==== Data for analysis ====

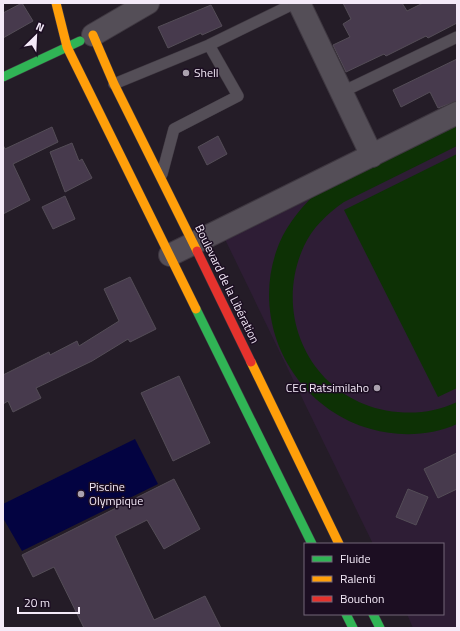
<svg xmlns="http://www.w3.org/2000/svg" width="460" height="631" font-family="'Titillium Web',sans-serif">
	<rect width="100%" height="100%" fill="#241c27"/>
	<path fill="#2e1d35" d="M 457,118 L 457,628 L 413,628 L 407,614 L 443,614 L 443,544 L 373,544 L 221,231 Z"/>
	<path fill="#0d3105" d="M 457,121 L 457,146 L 344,202 C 328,213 312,228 304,246 C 270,320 316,405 398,412 C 418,414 438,411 457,402 L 457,424 C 431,436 398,437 371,429 C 296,408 251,327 276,252 C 283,230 298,211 314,195 Z
		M 457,154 L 457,388 L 438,397 L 344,210 Z"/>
	<path fill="#030341" d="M 135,439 L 158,484 L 22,551 L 3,518 L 3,504 Z"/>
	<path fill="#473a4d" stroke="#544d57" d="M 22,3 L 33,21 L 3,38 L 3,13 Z
		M 343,3 L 402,3 L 407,11 L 423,3 L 457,3 L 457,23 L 428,38 L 426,36 L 386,56 L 384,54 L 346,72 L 333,45 L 350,37 L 343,24 L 351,19 Z
		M 211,5 L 222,26 L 202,35 L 201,33 L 168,48 L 158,27 Z
		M 457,59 L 457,101 L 438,108 L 430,92 L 401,107 L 393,90 Z
		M 52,127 L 58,142 L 13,164 L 30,200 L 3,214 L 3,145 L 5,149 Z
		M 218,136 L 227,154 L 207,165 L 198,147 Z
		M 72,143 L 79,161 L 82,159 L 92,178 L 65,192 L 50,152 Z
		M 65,196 L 75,219 L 53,229 L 42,207 Z
		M 130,277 L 156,329 L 130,342 L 128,339 L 92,361 L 36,388 L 41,398 L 13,412 L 8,401 L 3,404 L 3,375 L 49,352 L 50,355 L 77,341 L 79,346 L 119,321 L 104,289 Z
		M 179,376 L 210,443 L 173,461 L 141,393 Z
		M 457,453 L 457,489 L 438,498 L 424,469 Z
		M 174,479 L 200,529 L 164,549 L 147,520 L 115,536 L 154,620 L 205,596 L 221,628 L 84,628 L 54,567 L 33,577 L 22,555 Z
		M 408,489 L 428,497 L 416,525 L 396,517 Z"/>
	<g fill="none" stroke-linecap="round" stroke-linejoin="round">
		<g stroke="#3f3841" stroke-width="12">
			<path id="lane" d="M 114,84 L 209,45 L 295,3
				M 340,93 L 457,37
				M 162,174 L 174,129 L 238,96 L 209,45"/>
		</g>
		<g stroke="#3f3841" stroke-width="24">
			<path id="street" d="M 299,3 L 372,156
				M 93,35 L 148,3
				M 170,255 L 457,113"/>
		</g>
		<g stroke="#3f3841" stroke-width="10">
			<path id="fast" d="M 3,77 L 80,41
				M 196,309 L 312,544
				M 346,614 L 353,628
				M 373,614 L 380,628"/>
		</g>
		<g stroke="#3f3841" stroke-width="10">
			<path id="slow" d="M 56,3 L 67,47 L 196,309
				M 93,35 L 114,84 L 197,251
				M 251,362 L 339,544"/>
		</g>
		<g stroke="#3f3841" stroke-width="10">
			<path id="jam" d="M 197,251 L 251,362"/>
		</g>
		<use href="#lane" stroke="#544e57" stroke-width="11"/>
		<use href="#street" stroke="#544e57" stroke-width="22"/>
		<use href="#fast" stroke="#30b455" stroke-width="9"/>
		<use href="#slow" stroke="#ff9f0a" stroke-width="9"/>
		<use href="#jam" stroke="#e5322d" stroke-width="9"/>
	</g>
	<g fill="#aba2af" stroke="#1c0e22" stroke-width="1.5">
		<circle cx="186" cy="73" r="4"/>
		<circle cx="377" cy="388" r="4"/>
		<circle cx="81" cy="494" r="4"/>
	</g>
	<g text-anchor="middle" stroke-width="3" stroke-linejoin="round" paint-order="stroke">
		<g font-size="12" fill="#f4eaf8" stroke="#1c0e22" text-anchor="start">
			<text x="194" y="77">Shell</text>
			<text x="369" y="392" text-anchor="end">CEG Ratsimilaho</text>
			<text x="89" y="491">Piscine<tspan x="89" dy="14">Olympique</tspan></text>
		</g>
		<g font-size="12" fill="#f4eaf8" stroke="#1c0e22">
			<text transform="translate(227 284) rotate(64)" y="4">Boulevard de la Libération</text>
		</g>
	</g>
	<rect width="460" height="631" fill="none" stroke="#f4eaf8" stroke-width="8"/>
	<rect x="304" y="543" width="140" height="72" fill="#1c0e22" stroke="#726678"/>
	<rect x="312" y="556" width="20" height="6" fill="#30b455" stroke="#726678"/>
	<text x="340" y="563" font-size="12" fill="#f4eaf8">Fluide</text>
	<rect x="312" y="576" width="20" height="6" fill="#ff9f0a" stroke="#726678"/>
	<text x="340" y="583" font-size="12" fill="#f4eaf8">Ralenti</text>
	<rect x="312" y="596" width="20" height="6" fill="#e5322d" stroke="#726678"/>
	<text x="340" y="603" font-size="12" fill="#f4eaf8">Bouchon</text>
	<g transform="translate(36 36) rotate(24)" stroke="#1c0e22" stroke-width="3" paint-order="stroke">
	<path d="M0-3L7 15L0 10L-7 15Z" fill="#f4eaf8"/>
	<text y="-6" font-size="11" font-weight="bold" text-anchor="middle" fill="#f4eaf8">N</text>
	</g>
	<path d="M18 607v6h61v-6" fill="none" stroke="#f4eaf8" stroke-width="2"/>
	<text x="24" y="607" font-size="12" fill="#f4eaf8" stroke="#1c0e22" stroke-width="3" paint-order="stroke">20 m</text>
</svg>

====

Transcribe every entry word for word, but omit the pictures.

> [Answer to this problem]:
<svg xmlns="http://www.w3.org/2000/svg" width="460" height="631" font-family="'Titillium Web',sans-serif">
	<rect width="100%" height="100%" fill="#241c27"/>
	<path fill="#2e1d35" d="M 457,118 L 457,628 L 413,628 L 407,614 L 443,614 L 443,544 L 373,544 L 221,231 Z"/>
	<path fill="#0d3105" d="M 457,121 L 457,146 L 344,202 C 328,213 312,228 304,246 C 270,320 316,405 398,412 C 418,414 438,411 457,402 L 457,424 C 431,436 398,437 371,429 C 296,408 251,327 276,252 C 283,230 298,211 314,195 Z
		M 457,154 L 457,388 L 438,397 L 344,210 Z"/>
	<path fill="#030341" d="M 135,439 L 158,484 L 22,551 L 3,518 L 3,504 Z"/>
	<path fill="#473a4d" stroke="#544d57" d="M 22,3 L 33,21 L 3,38 L 3,13 Z
		M 343,3 L 402,3 L 407,11 L 423,3 L 457,3 L 457,23 L 428,38 L 426,36 L 386,56 L 384,54 L 346,72 L 333,45 L 350,37 L 343,24 L 351,19 Z
		M 211,5 L 222,26 L 202,35 L 201,33 L 168,48 L 158,27 Z
		M 457,59 L 457,101 L 438,108 L 430,92 L 401,107 L 393,90 Z
		M 52,127 L 58,142 L 13,164 L 30,200 L 3,214 L 3,145 L 5,149 Z
		M 218,136 L 227,154 L 207,165 L 198,147 Z
		M 72,143 L 79,161 L 82,159 L 92,178 L 65,192 L 50,152 Z
		M 65,196 L 75,219 L 53,229 L 42,207 Z
		M 130,277 L 156,329 L 130,342 L 128,339 L 92,361 L 36,388 L 41,398 L 13,412 L 8,401 L 3,404 L 3,375 L 49,352 L 50,355 L 77,341 L 79,346 L 119,321 L 104,289 Z
		M 179,376 L 210,443 L 173,461 L 141,393 Z
		M 457,453 L 457,489 L 438,498 L 424,469 Z
		M 174,479 L 200,529 L 164,549 L 147,520 L 115,536 L 154,620 L 205,596 L 221,628 L 84,628 L 54,567 L 33,577 L 22,555 Z
		M 408,489 L 428,497 L 416,525 L 396,517 Z"/>
	<g fill="none" stroke-linecap="round" stroke-linejoin="round">
		<g stroke="#3f3841" stroke-width="12">
			<path id="lane" d="M 114,84 L 209,45 L 295,3
				M 340,93 L 457,37
				M 162,174 L 174,129 L 238,96 L 209,45"/>
		</g>
		<g stroke="#3f3841" stroke-width="24">
			<path id="street" d="M 299,3 L 372,156
				M 93,35 L 148,3
				M 170,255 L 457,113"/>
		</g>
		<g stroke="#3f3841" stroke-width="10">
			<path id="fast" d="M 3,77 L 80,41
				M 196,309 L 312,544
				M 346,614 L 353,628
				M 373,614 L 380,628"/>
		</g>
		<g stroke="#3f3841" stroke-width="10">
			<path id="slow" d="M 56,3 L 67,47 L 196,309
				M 93,35 L 114,84 L 197,251
				M 251,362 L 339,544"/>
		</g>
		<g stroke="#3f3841" stroke-width="10">
			<path id="jam" d="M 197,251 L 251,362"/>
		</g>
		<use href="#lane" stroke="#544e57" stroke-width="11"/>
		<use href="#street" stroke="#544e57" stroke-width="22"/>
		<use href="#fast" stroke="#30b455" stroke-width="9"/>
		<use href="#slow" stroke="#ff9f0a" stroke-width="9"/>
		<use href="#jam" stroke="#e5322d" stroke-width="9"/>
	</g>
	<g fill="#aba2af" stroke="#1c0e22" stroke-width="1.5">
		<circle cx="186" cy="73" r="4"/>
		<circle cx="377" cy="388" r="4"/>
		<circle cx="81" cy="494" r="4"/>
	</g>
	<g text-anchor="middle" stroke-width="3" stroke-linejoin="round" paint-order="stroke">
		<g font-size="12" fill="#f4eaf8" stroke="#1c0e22" text-anchor="start">
			<text x="194" y="77">Shell</text>
			<text x="369" y="392" text-anchor="end">CEG Ratsimilaho</text>
			<text x="89" y="491">Piscine<tspan x="89" dy="14">Olympique</tspan></text>
		</g>
		<g font-size="12" fill="#f4eaf8" stroke="#1c0e22">
			<text transform="translate(227 284) rotate(64)" y="4">Boulevard de la Libération</text>
		</g>
	</g>
	<rect width="460" height="631" fill="none" stroke="#f4eaf8" stroke-width="8"/>
	<rect x="304" y="543" width="140" height="72" fill="#1c0e22" stroke="#726678"/>
	<rect x="312" y="556" width="20" height="6" fill="#30b455" stroke="#726678"/>
	<text x="340" y="563" font-size="12" fill="#f4eaf8">Fluide</text>
	<rect x="312" y="576" width="20" height="6" fill="#ff9f0a" stroke="#726678"/>
	<text x="340" y="583" font-size="12" fill="#f4eaf8">Ralenti</text>
	<rect x="312" y="596" width="20" height="6" fill="#e5322d" stroke="#726678"/>
	<text x="340" y="603" font-size="12" fill="#f4eaf8">Bouchon</text>
	<g transform="translate(36 36) rotate(24)" stroke="#1c0e22" stroke-width="3" paint-order="stroke">
	<path d="M0-3L7 15L0 10L-7 15Z" fill="#f4eaf8"/>
	<text y="-6" font-size="11" font-weight="bold" text-anchor="middle" fill="#f4eaf8">N</text>
	</g>
	<path d="M18 607v6h61v-6" fill="none" stroke="#f4eaf8" stroke-width="2"/>
	<text x="24" y="607" font-size="12" fill="#f4eaf8" stroke="#1c0e22" stroke-width="3" paint-order="stroke">20 m</text>
</svg>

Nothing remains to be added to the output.